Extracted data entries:
※ ※ ※

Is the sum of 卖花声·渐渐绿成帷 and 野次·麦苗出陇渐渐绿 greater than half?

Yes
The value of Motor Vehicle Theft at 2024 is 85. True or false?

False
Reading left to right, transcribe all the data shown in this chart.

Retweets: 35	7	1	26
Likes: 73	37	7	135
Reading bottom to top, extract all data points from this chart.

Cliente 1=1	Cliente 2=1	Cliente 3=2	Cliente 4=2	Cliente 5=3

※ ※ ※

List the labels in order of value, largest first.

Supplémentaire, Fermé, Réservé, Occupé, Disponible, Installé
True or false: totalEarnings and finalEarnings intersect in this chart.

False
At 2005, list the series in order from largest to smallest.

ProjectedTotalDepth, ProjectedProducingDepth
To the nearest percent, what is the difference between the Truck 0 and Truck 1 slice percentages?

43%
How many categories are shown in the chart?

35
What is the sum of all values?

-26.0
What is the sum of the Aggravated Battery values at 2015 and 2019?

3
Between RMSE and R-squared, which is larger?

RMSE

※ ※ ※

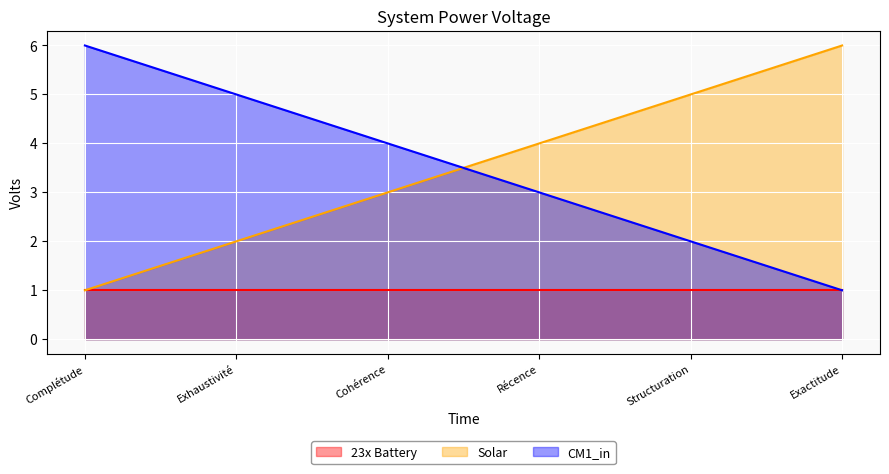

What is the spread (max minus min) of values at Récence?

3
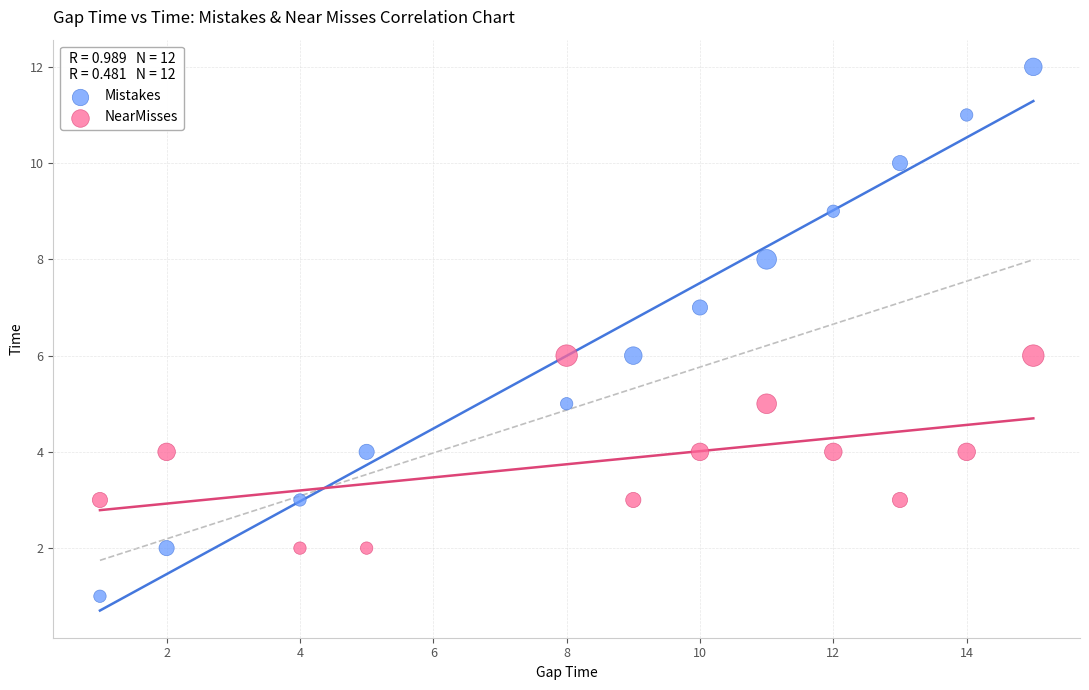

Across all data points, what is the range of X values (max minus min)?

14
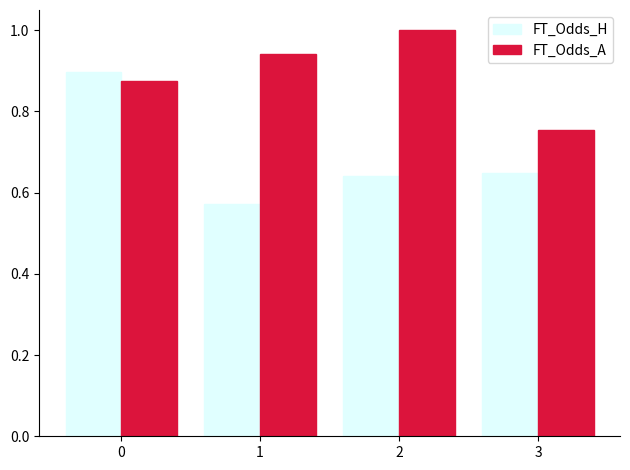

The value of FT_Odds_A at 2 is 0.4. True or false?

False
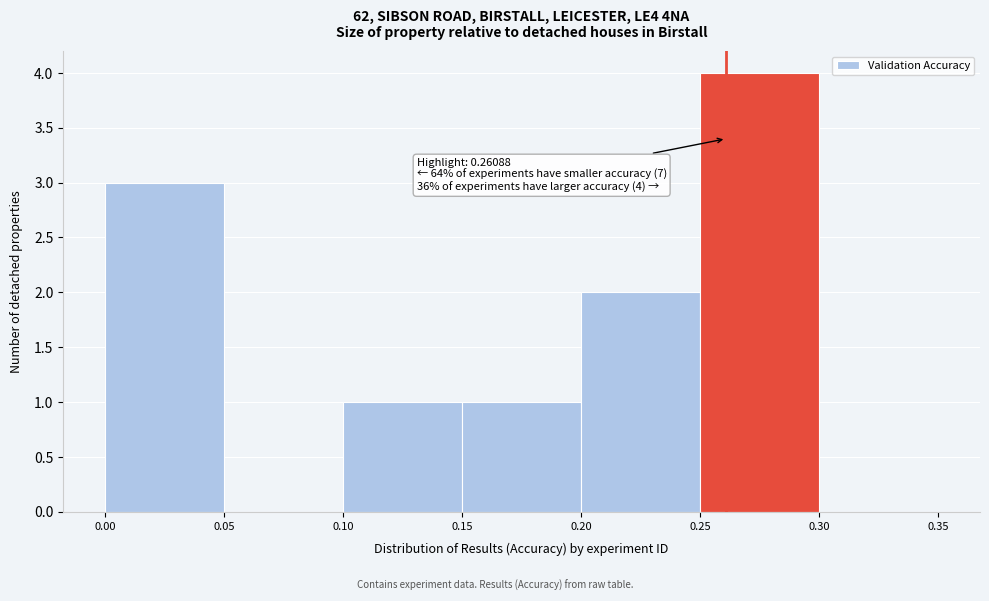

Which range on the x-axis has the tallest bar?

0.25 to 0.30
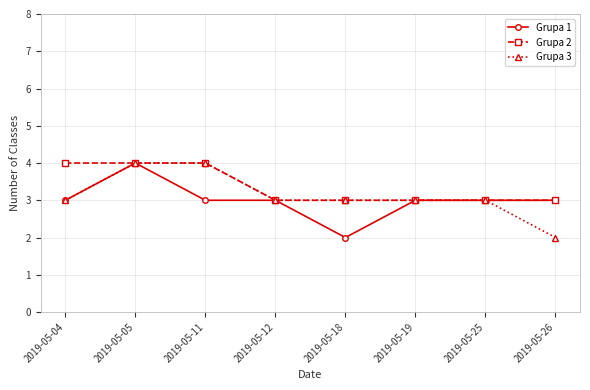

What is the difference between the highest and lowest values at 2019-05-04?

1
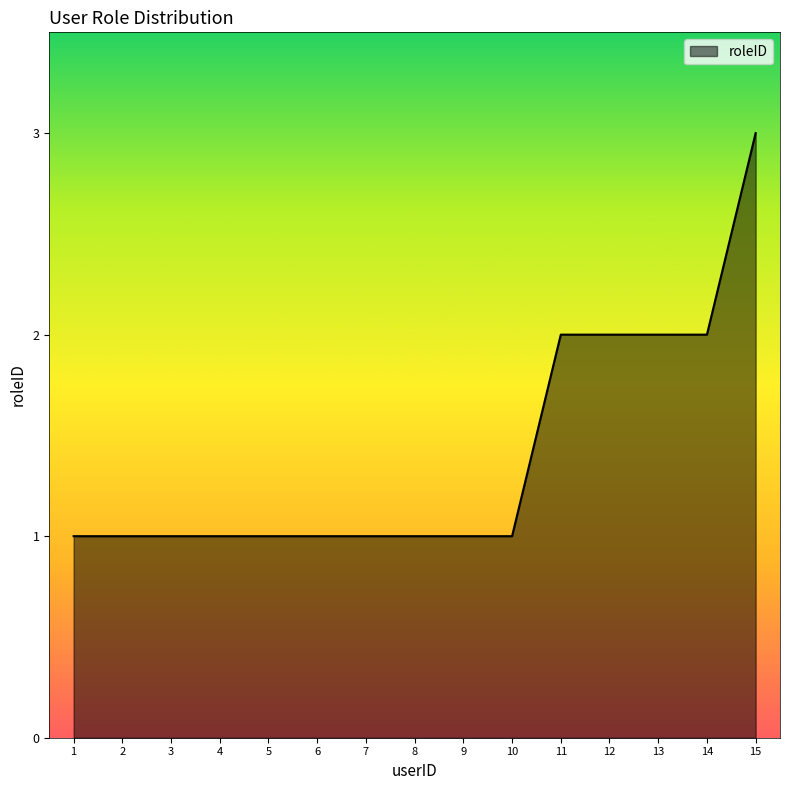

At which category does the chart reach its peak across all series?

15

※ ※ ※

• _ABOUT THIS EXERCISE_
Which lines in the rows above contain the string "chart"? List each of them in full.

• _YOUR RESPONSE_
Reading left to right, transcribe all the data shown in this chart.
Reading bottom to top, extract all data points from this chart.
True or false: totalEarnings and finalEarnings intersect in this chart.
How many categories are shown in the chart?
At which category does the chart reach its peak across all series?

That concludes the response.